WORK TO COMPLETE: In the passage on the learning cycle for the professional practice unit, what role does the teacher take on during the small-group reflection that produces the initial synthesis?

EXCERPTED PASSAGE:

In summary, the main steps in the teaching-learning process as training strategies for the professional practice unit, thereby forming the learning cycle, were:

. Performing task and activities6 in real situations of professional practice (comparison of experiences). These comparisons with each situation require dialogue and interaction with the situation, and in this manner, students will go on extracting from the contexts and providing interventions in them. These activities allow the subjects (students/teachers) and the purpose (care) to be constructed and reconstructed during the process: the subjects will become aware of their professional roles and roles as citizens in the world.

. Drawing up an initial (provisional) synthesis of discussions conducted through reflection on situations experienced in relation to practice, considering both the students' previous capabilities from a psychological, cognitive and affective point of view and their dynamic capabilities of a sociocultural nature. From this, knowledge gaps can be identified and new learning questions can be raised. This moment of reflection takes place in small groups, in which the teacher takes on the role of mediator for the construction of knowledge, thus making this a true exercise in shared reflection. The beginnings of self-implication of the subjects with themselves and with others are found here, thereby finding and revealing individuals: becoming aware of their capacities and knowing their own learning process.

. Identification of sources and research for analysis, and gathering of information that is coherent with the emerging questions. This is an individual moment for knowledge construction. In this individualized learning process, it is seen that the subjects respect their own singular ways of learning, according to their pace and style of learning, i.e. this is done through taking into account the principle of personhood.

. Drawing up a new synthesis that goes into greater conceptual, scientific and methodological depth based on individual investigation and structuring of the learning questions. As with the provisional synthesis, this takes place in small groups. Knowledge is constructed collectively, to the extent that the subjects (teachers and students) interact and seek support towards going more deeply into a question or query, in order to construct knowledge. Thus, there is a multiplier effect from the diversity of perspectives and contributions.

At the end of each meeting of the small groups, some time was dedicated to systematized assessment of the training. This was a moment for assessing the learning process in which students made self-assessments and assessments of their peers and teachers. At the same time, and in the same way, the teachers made self-assessments and assessments of their students. These training assessments were of qualitative nature and were done continuously and interactively. They allowed both sides to be aware and diagnose the learning situation, thus leading to reorientation of the process of constructing knowledge for each of the individuals involved.

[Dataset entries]
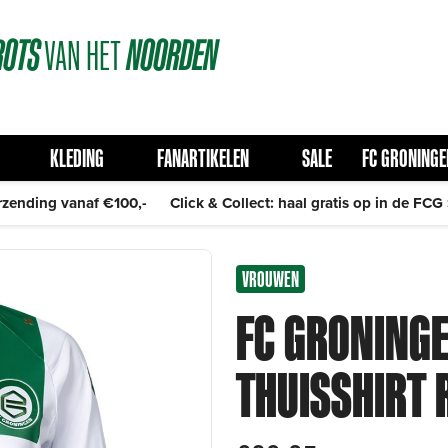
ROTS
VAN
HET
NOORDEN
KLEDING
FANARTIKELEN
SALE
FC GRONINGE
rzending vanaf €100,-
Click & Collect: haal gratis op in de FCG
VROUWEN
FC GRONING
THUISSHIRT 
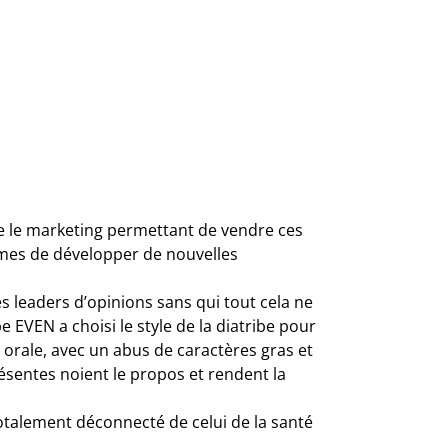
ue le marketing permettant de vendre ces
irmes de développer de nouvelles
des leaders d’opinions sans qui tout cela ne
pe EVEN a choisi le style de la diatribe pour
 orale, avec un abus de caractères gras et
ésentes noient le propos et rendent la
 totalement déconnecté de celui de la santé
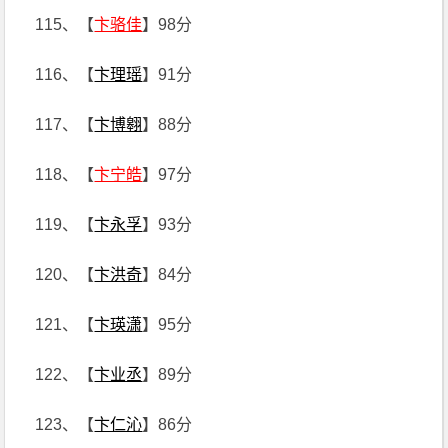
115、【
卞骆佳
】98分
116、【
卞理瑶
】91分
117、【
卞博翱
】88分
118、【
卞宁皓
】97分
119、【
卞永孚
】93分
120、【
卞洪奇
】84分
121、【
卞瑛潇
】95分
122、【
卞业丞
】89分
123、【
卞仁沁
】86分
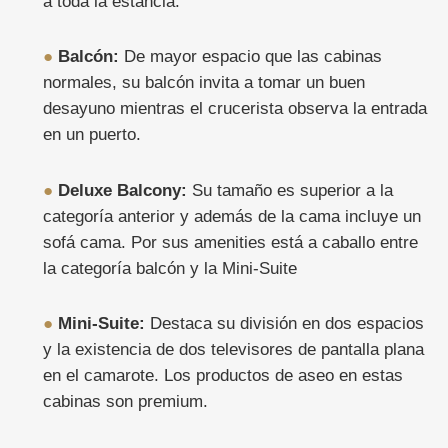
a toda la estancia.
●
Balcón:
De mayor espacio que las cabinas
normales, su balcón invita a tomar un buen
desayuno mientras el crucerista observa la entrada
en un puerto.
●
Deluxe Balcony:
Su tamaño es superior a la
categoría anterior y además de la cama incluye un
sofá cama. Por sus amenities está a caballo entre
la categoría balcón y la Mini-Suite
●
Mini-Suite:
Destaca su división en dos espacios
y la existencia de dos televisores de pantalla plana
en el camarote. Los productos de aseo en estas
cabinas son premium.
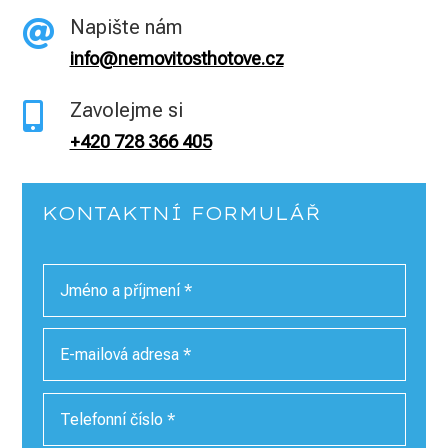
Napište nám

info@nemovitosthotove.cz
Zavolejme si

+420 728 366 405
KONTAKTNÍ FORMULÁŘ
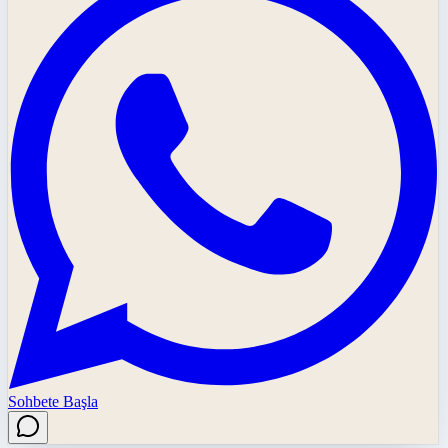
Sohbete Başla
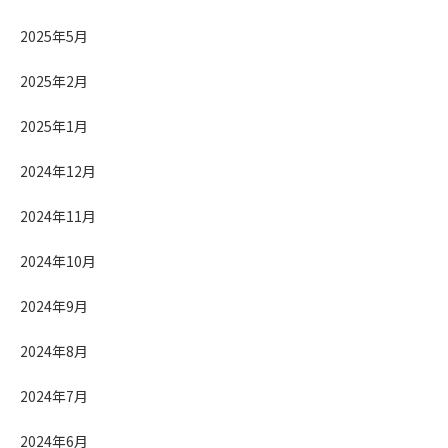
2025年5月
2025年2月
2025年1月
2024年12月
2024年11月
2024年10月
2024年9月
2024年8月
2024年7月
2024年6月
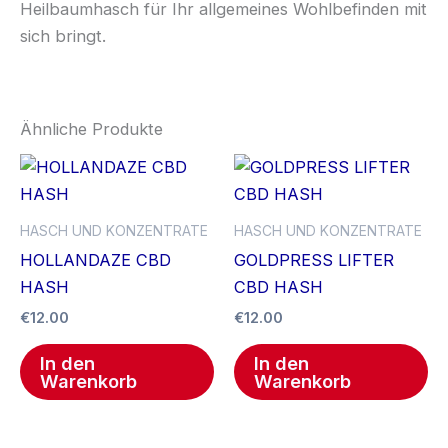
Heilbaumhasch für Ihr allgemeines Wohlbefinden mit
sich bringt.
Ähnliche Produkte
HASCH UND KONZENTRATE
HASCH UND KONZENTRATE
HOLLANDAZE CBD
GOLDPRESS LIFTER
HASH
CBD HASH
€
12.00
€
12.00
In den
In den
Warenkorb
Warenkorb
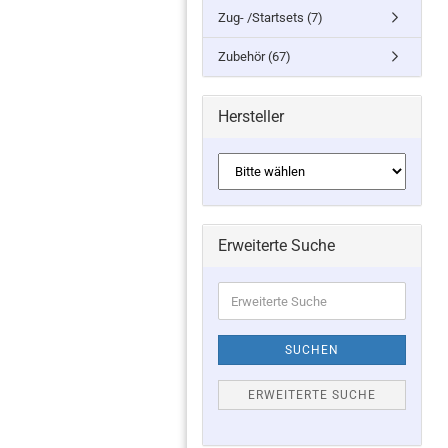
Zug- /Startsets (7)
Zubehör (67)
Hersteller
Erweiterte Suche
Erweiterte
Suche
SUCHEN
ERWEITERTE SUCHE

RESPONSE FOR THIS EXERCISE: The teacher acts as mediator for the construction of knowledge.